## 確認用文章
先日、京都市に在住のある方から、「H木K子さんが、女性は拍手の音を立てるべきではないなど誤った神社参拝方法をTVで喋り、その弊害が発生しているとの話を聞きました。ブログで一度取り上げてみられてはいかがでしょうか」とのメールを戴きました。
H木K子さんとは、TVや雑誌等で広範に活躍されている売れっ子の六占星術家(作家、タレント、実業家なども兼ねておられます)で、そのH木さんが以前から「男性は拍手しても構わないが、女性は神社では柏手を打ってはいけない」と言っているということは私も聞いて知っており、やはり気にはなっていました。幸い、当社ではまだそのような参拝者は見かけたことはないのですが、神社によっては、神職が二礼二拍手一礼の参拝方法を説明しても、「それは間違った作法です。H木先生は、神社では女性は拍手をしないのが正しい作法と仰っています」と神職に食って掛る参拝者もいると聞いていたからです。

## 描画されたグラフ画像
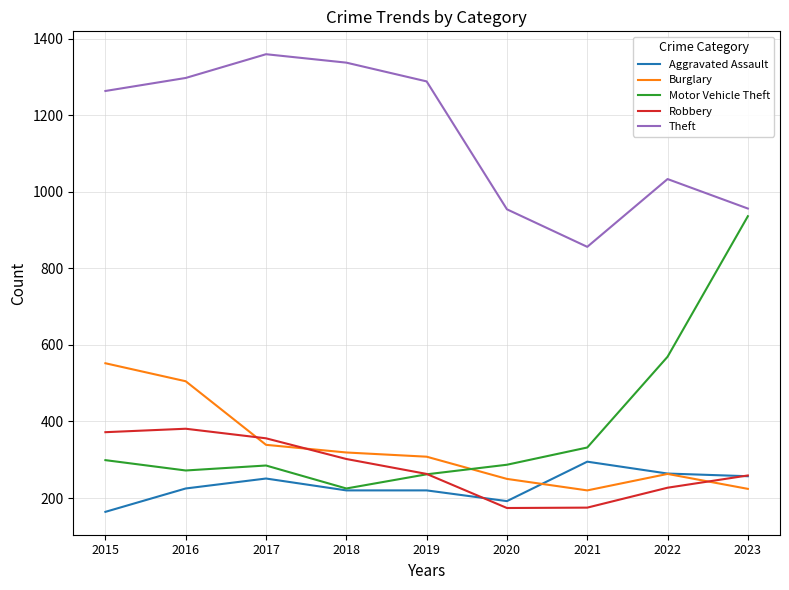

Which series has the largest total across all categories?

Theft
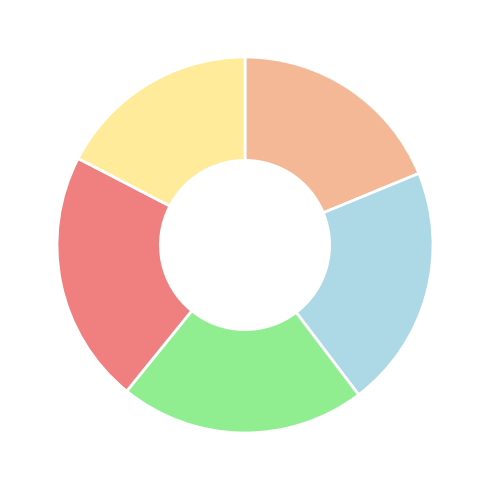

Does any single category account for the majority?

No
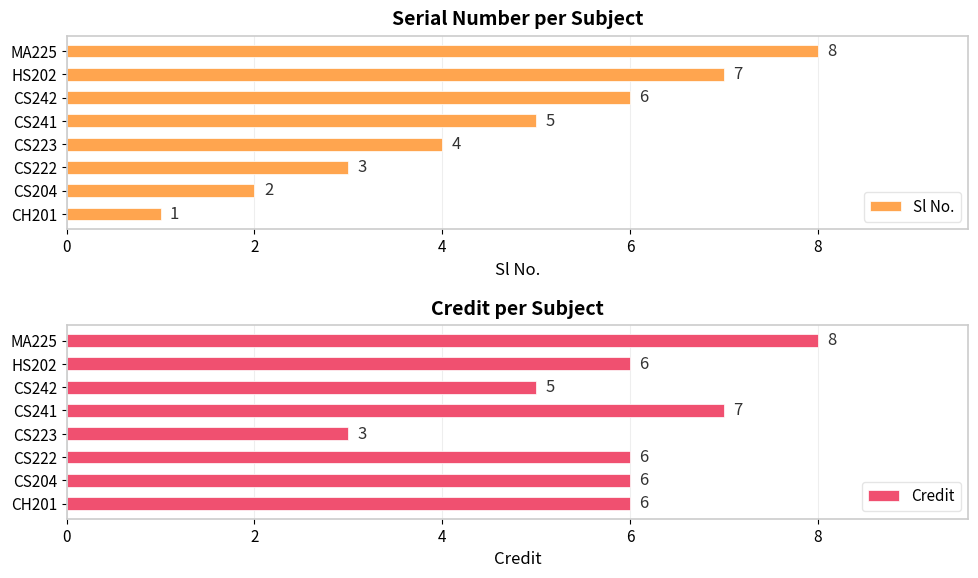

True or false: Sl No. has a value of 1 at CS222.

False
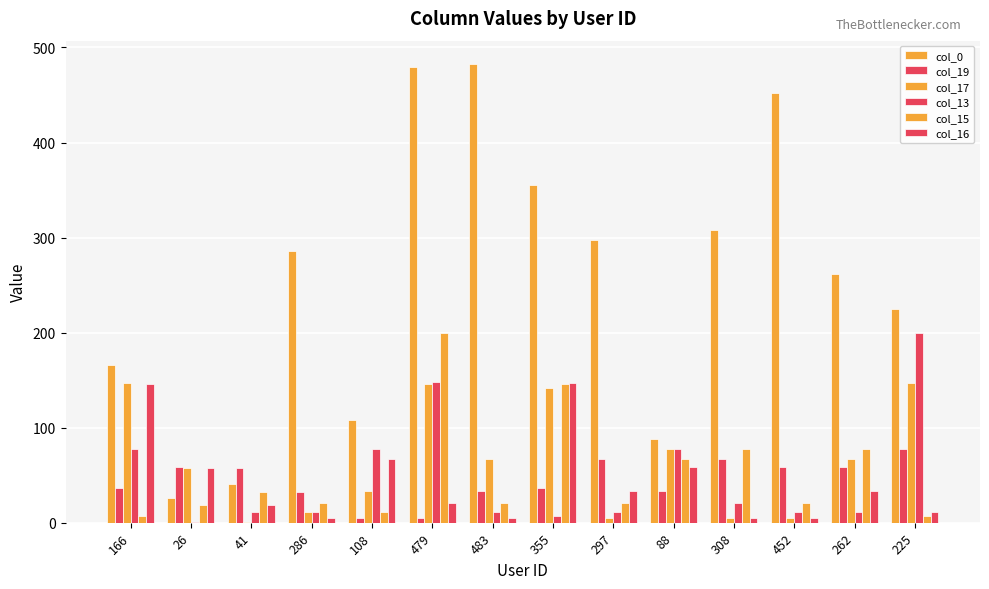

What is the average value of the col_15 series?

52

## 作業依頼
神社参拝の作法についての文章を読み、次の問いに答えよ。
1. メールを送ってきたのは、どこに在住の人か。
2. H木K子さんは、どのような占い師として紹介されているか。
3. 筆者の神社では、H木さんの説に従う参拝者を見かけたことがあるか。

## 結果
1. 京都市に在住の人である。
2. 六占星術家として紹介されている。
3. まだ見かけたことはない。